The top-priority objectives identified in the report are:
- Determine if, in the exploration zone, evidence can be found for any of the following: habitability, indigenous extant or extinct life, and/or indigenous prebiotic chemistry
- Characterize past and present water and CO2 cycles and reservoirs within the exploration zone to understand their evolution
- Characterize and map the geologic record and potential niche habitats within the exploration zone to reveal Mars's evolution and to provide geologic context to other investigations, including the study of bolide impacts, volcanic and intrusive igneous activity, the sedimentary record, landforms and volatiles, including liquids and ices
- Determine the longitudinal impact of the integrated Martian environment on crew physiological, cognitive and emotional health, including team dynamics and confirm effectiveness of countermeasures
- Determine what controls the onset and evolution of major dust storms, which dominate present-day atmospheric variability
- Characterize the Martian environment for in situ resource utilization (ISRU) and determine the applications associated with the ISRU processing, ultimately for the full range of materials supporting permanent habitation but with an early focus on water and propellants
- Determine whether the integrated Martian environment affects reproduction or the functional genome across multiple generations in at least one model plant species and one model animal species
- Determine throughout the mission whether microbial population dynamics and species distribution in biological systems and habitable volumes are stable and are not detrimental to astronaut health and performance
- Characterize the effects of Martian dust on human physiology and hardware lifetime
- Determine the longitudinal impact of the integrated Martian environment on plant and animal physiology and development across multiple generations where possible as part of an integrated ecosystem of plants, microbes and animals
- Characterize the primary and secondary radiation at key locations in the crew habitat and astrobiological sampling sites to contextualize sample collection and improve models of future mission risk
"This has been a dream and an honor to conduct this report for the nation," said Pawelczyk, who explained that the team reached out to hundreds of subject matter experts to collect information for the report. "If we're successful, humans will have set foot on another planetary body, on another planet, for the first time. And the message we're sending with this report is that science comes with us."
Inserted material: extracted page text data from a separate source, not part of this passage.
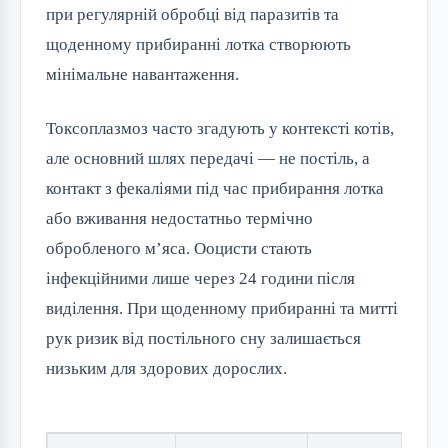
при регулярній обробці від паразитів та
щоденному прибиранні лотка створюють
мінімальне навантаження.
Токсоплазмоз часто згадують у контексті котів,
але основний шлях передачі — не постіль, а
контакт з фекаліями під час прибирання лотка
або вживання недостатньо термічно
обробленого м’яса. Ооцисти стають
інфекційними лише через 24 години після
виділення. При щоденному прибиранні та митті
рук ризик від постільного сну залишається
низьким для здорових дорослих.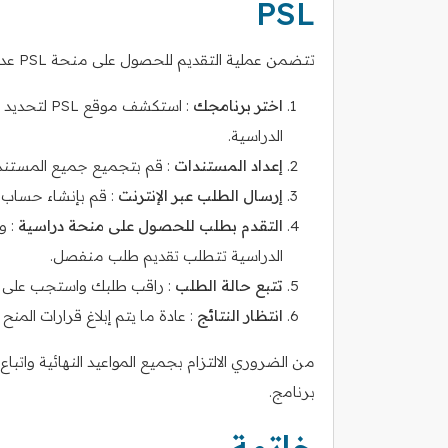
PSL
تتضمن عملية التقديم للحصول على منحة PSL عدة خطوات رئيسية:
اختر برنامجك
: استكشف م
الدراسية.
إعداد المستندات
: قم بتجميع جميع المستندات
إرسال الطلب عبر الإنترنت
: قم بإنشاء حساب على بوابة 
التقدم بطلب للحصول على منحة دراسية
: و
الدراسية تتطلب تقديم طلب منفصل.
تتبع حالة الطلب
: راقب طلبك واستجب على الف
انتظار النتائج
: عادة ما يتم إبلاغ قرارات المنح 
برنامج.
خاتمة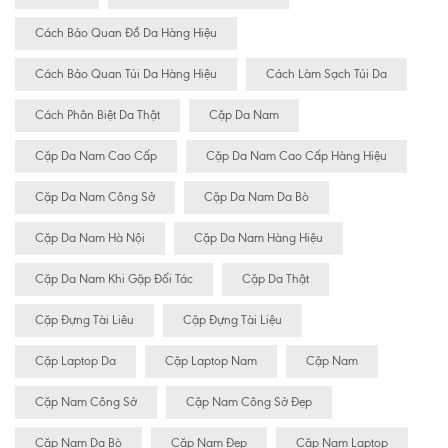
Cách Bảo Quan Đồ Da Hàng Hiệu
Cách Bảo Quan Túi Da Hàng Hiệu
Cách Làm Sạch Túi Da
Cách Phân Biệt Da Thật
Cặp Da Nam
Cặp Da Nam Cao Cấp
Cặp Da Nam Cao Cấp Hàng Hiệu
Cặp Da Nam Công Sở
Cặp Da Nam Da Bò
Cặp Da Nam Hà Nội
Cặp Da Nam Hàng Hiệu
Cặp Da Nam Khi Gặp Đối Tác
Cặp Da Thật
Cặp Đựng Tài Liêu
Cặp Đựng Tài Liệu
Cặp Laptop Da
Cặp Laptop Nam
Cặp Nam
Cặp Nam Công Sở
Cặp Nam Công Sở Đẹp
Cặp Nam Da Bò
Cặp Nam Đẹp
Cặp Nam Laptop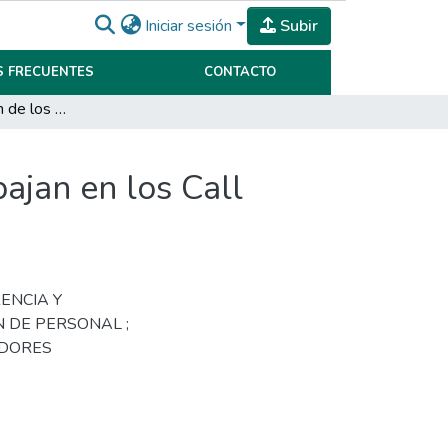
Iniciar sesión
Subir
 FRECUENTES
CONTACTO
Causas de Rotación de los Teleoperadores que trabajan en los Call Center.
ajan en los Call
RENCIA Y
 DE PERSONAL ;
ADORES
Other researchers affiliated with Penn State contributed to the report. Laura Rodriguez, staff scientist at the Lunar and Planetary Institute who earned her doctorate at Penn State, served as member of the Panel on Astrobiology. Bruce Link, chief science officer for Amentum, earned his doctorate at Penn State and served as a member of the Biological and Physical Sciences and Human Factors panel. Katherine Freeman, Evan Pugh University Professor of Geosciences at Penn State, served as a reviewer, providing an independent review of the report draft, evaluating quality and scientific rigor.